For millions of non-U.S. citizens, simply hearing the word “deportation” evokes fear.  They may not know how or why a person gets deported, but they do know they want to continue living in the United States with their family enjoying this country’s freedoms and opportunities.  One fact these non-U.S. citizens should know is that a really good immigration attorney may be able to prevent them from being deported.

The U.S. Department of Homeland Security has the authority to deport non-U.S. citizens, (referred to as aliens). However, this authority does not simply permit them to put a person on a plane and return them to their native country.  Rather, an alien has a right to due process. This includes a full and fair hearing in Immigration Court to fight against being deported.

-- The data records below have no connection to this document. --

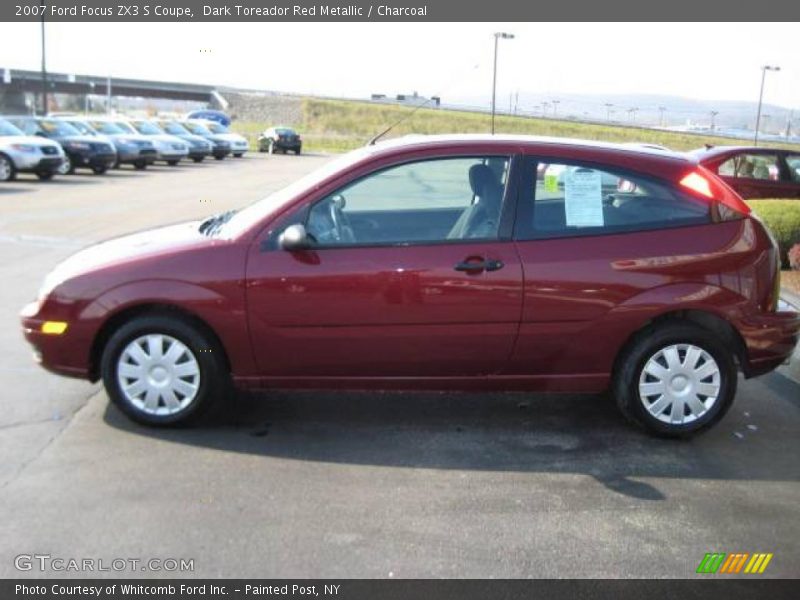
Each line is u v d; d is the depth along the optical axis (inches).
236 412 207.0
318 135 2704.2
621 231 188.7
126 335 188.7
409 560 140.6
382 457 182.4
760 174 497.7
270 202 200.1
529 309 185.5
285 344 187.0
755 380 245.9
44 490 162.6
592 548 145.9
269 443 188.4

Deportation proceedings are presently called “Removal Proceedings.”  Removal proceedings are initiated when the U.S. Department of Homeland Security issues a “Notice To Appear” (“NTA”) to an alien.  An NTA may be issued for a variety of reasons, including overstaying on a tourist visa, previous misrepresentation, use of fraudulent documents to obtain an immigration benefit or a criminal conviction. 

In Immigration Court, a government attorney will argue that the alien should be deported from the U.S.   Fortunately, the alien, has the right to obtain an attorney and contest deportability.  Aliens have the right to apply for relief in Court that would allow them to remain in the U.S.

While many aliens have limited resources and many appear without a lawyer, they should know that the government’s attorney will be a skilled prosecutor. The alien will be at a distinct disadvantage if they decide to represent themselves.

An alien’s first hearing in Immigration Court can be very intimidating. It’s called a “Master Hearing” and is very important to the alien’s chances of being permitted to remain in the U.S.  At this hearing the, the alien must, among other things, address the factual allegations and legal charges that DHS has set forth in the NTA. That is also the time to inform the court what relief they are seeking in order to remain in the United States. Despite what many believe, an Immigration Judge will not allow a person to remain in the U.S. solely because they have family members in the U.S. or because they have lived in the U.S. since childhood, or because they are a good law abiding person. Knowledge, experience and court room skills are essential to ensure that the alien’s rights are protected.

The next step is an Individual Hearing, at which the alien will present their case to the Immigration Judge.  They may present their case through oral testimony, written declarations, and a variety of additional documents. A good immigration attorney understands what documentary evidence and oral testimony is necessary in order to convince an Immigration Judge that the alien is eligible and deserving of the requested relief.

The presentation of clear and convincing evidence is vital since aliens have the burden of proving that they are eligible for the requested relief.  This includes dealing with both the positive and negative aspects of the case in the most effective ways.